Selected text:
┄┄┄┄┄┄
This returns the spamd processes pids, but it seems to return the children pids first, and the parent one last. As such, while the children pids are killed off, the parent sees this and restarts a child proceess. Testing by running 'ps auxww|grep -i spamd' during the restart preocess shows that a new spamd child has appeared before the 'start' executes. When it does execute it fails because of the child process.
I have modified /etc/init.d/functions to reverse the order of pids returned by 'pidof'. As such the parent gets killed off first. Testing this, it works fine every time now.
In /etc/init.d/functions I modified at line 185:
if [ -z "$pid" ]; then
pid=`pidof -c -o $$ -o $PPID -o %PPID -x $1 || \
pidof -c -o $$ -o $PPID -o %PPID -x $base`
# JH - fix for SA 'restart'
pid=`echo $pid | tac -s ' '`
pid=`echo -n $pid`
I used 'tac' because it seemed the easiest way to reverse the list of pids.
Note: SA could write a pid file. But 'killproc' only looks in /var/run, and we start SA as a non-root user. As such that user cannot write a pid file into /var/run. So we must rely on pidof to get the pids.
┄┄┄┄┄┄
Exercise instructions:
1. In the spamd restart post, what command was used to reverse the list of pids?
2. Write out the stretch of the spamd restart post from "This returns the" through "list of pids.".

Given data:
┄┄┄┄┄┄
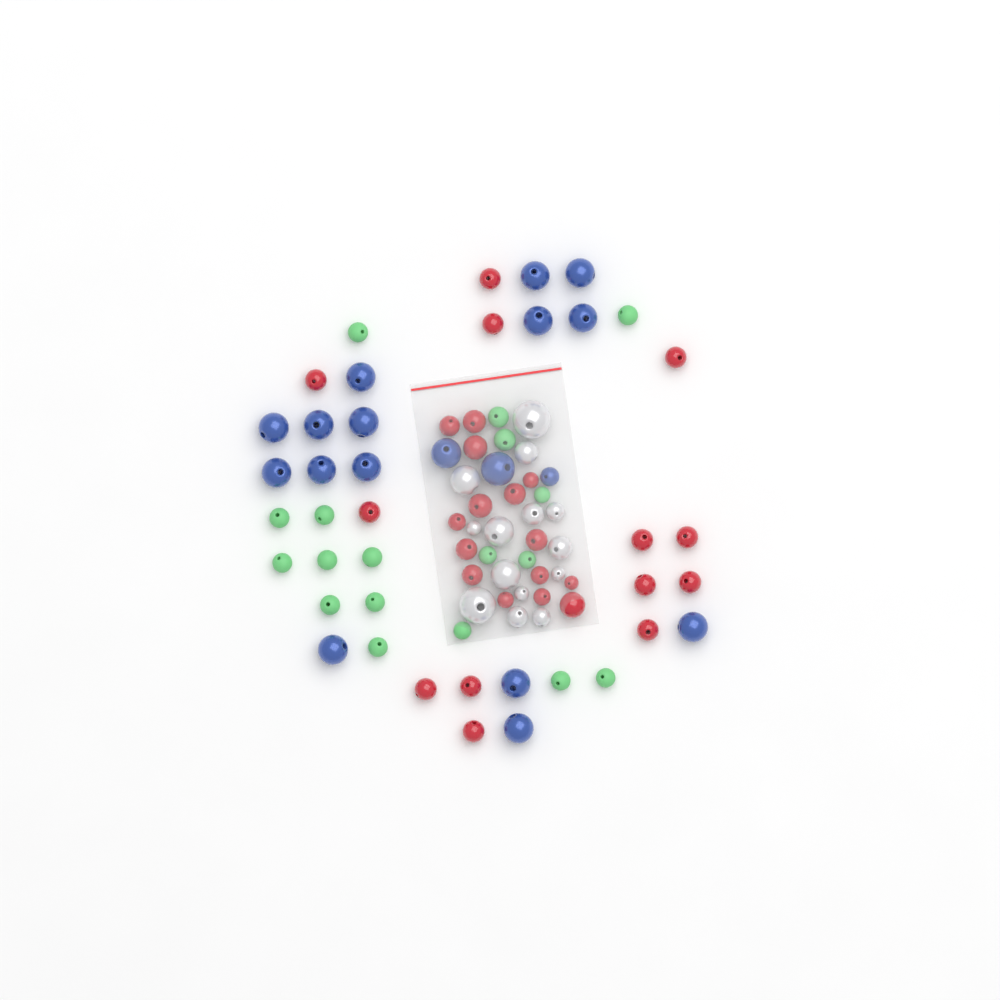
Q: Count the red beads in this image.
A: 28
┄┄┄┄┄┄
Answers to the exercise:
1. tac

2.
This returns the spamd processes pids, but it seems to return the children pids first, and the parent one last. As such, while the children pids are killed off, the parent sees this and restarts a child proceess. Testing by running 'ps auxww|grep -i spamd' during the restart preocess shows that a new spamd child has appeared before the 'start' executes. When it does execute it fails because of the child process.
I have modified /etc/init.d/functions to reverse the order of pids returned by 'pidof'. As such the parent gets killed off first. Testing this, it works fine every time now.
In /etc/init.d/functions I modified at line 185:
if [ -z "$pid" ]; then
pid=`pidof -c -o $$ -o $PPID -o %PPID -x $1 || \
pidof -c -o $$ -o $PPID -o %PPID -x $base`
# JH - fix for SA 'restart'
pid=`echo $pid | tac -s ' '`
pid=`echo -n $pid`
I used 'tac' because it seemed the easiest way to reverse the list of pids.